Many employers outsource some or all their payroll and associated tax responsibilities to third-party payroll provider. Third-party payroll company can enhance organization operations and assist fulfill filing due dates and deposit requirements. A few of the services they offer are:

- Administering payroll and work taxes on behalf of the employer where the employer provides the funds initially to the third-party.

  • Reporting, gathering and depositing employment taxes with state and federal authorities.

    Employers who outsource some or all their payroll responsibilities should consider the following:

    - The company is eventually responsible for the deposit and payment of federal tax liabilities. Although the employer might forward the tax amounts to the third-party to make the tax deposits, the company is the accountable party. If the third-party fails to make the federal tax payments, then the IRS may examine penalties and interest on the company's account. The company is liable for all taxes, charges and interest due. The company might also be held personally accountable for specific unpaid federal taxes.
  • If there are any concerns with an account, then the IRS will send correspondence to the company at the address of record. The IRS strongly recommends that the company does not change their address of record to that of the payroll company as it might substantially restrict the employer's ability to be informed of tax matters including their service.
  • Electronic Funds Transfer (EFT) should be used to deposit all federal tax deposits. Generally, an EFT is made utilizing Electronic Federal Tax Payment System (EFTPS). Employers ought to guarantee their payroll companies are utilizing EFTPS, so the can verify that payments are being made on their behalf. Employers should sign up on the EFTPS system to get their own PIN and utilize this PIN to occasionally verify payments. A warning needs to go up the first time a provider misses a payment or makes a late payment. When a company signs up on EFTPS they will have online access to their payment history for 16 months. In addition, EFTPS permits employers to make any additional tax payments that their third-party supplier is not making on their behalf such as approximated tax payments. There have actually been prosecutions of people and business, who acting under the appearance of a payroll service company, have actually taken funds intended for payment of employment taxes.

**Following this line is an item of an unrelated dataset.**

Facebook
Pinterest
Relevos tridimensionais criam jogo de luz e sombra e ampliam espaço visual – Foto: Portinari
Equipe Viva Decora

    EFTPS is a secure, precise, and easy to use service that offers an instant confirmation for each transaction. This service is used free of charge from the U.S. Department of Treasury and allows companies to make and validate federal tax payments electronically 24 hours a day, 7 days a week through the web or by phone. To learn more, employers can register online at EFTPS.gov or call EFTPS Customer support at 800-555-4477 for a registration type or to talk to a customer care agent.

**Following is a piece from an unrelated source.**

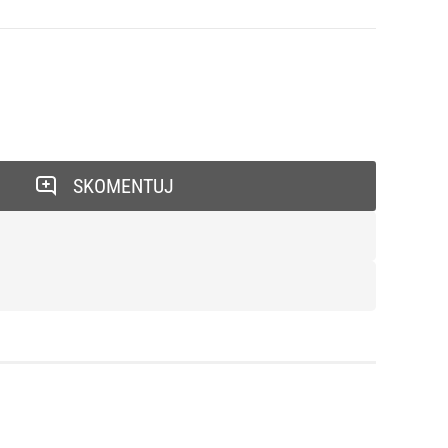
SKOMENTUJ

    Remember, employers are eventually accountable for the payment of earnings tax kept and of both the company and staff member parts of social security and Medicare taxes.

    Employers who think that an expense or notice gotten is an outcome of an issue with their payroll company must contact the IRS as soon as possible by calling the number on the bill, writing to the IRS office that sent out the expense, calling 800-829-4933 or visiting a regional IRS workplace. For additional information about IRS notifications, costs and payment options, describe Publication 594, The IRS Collection Process PDF.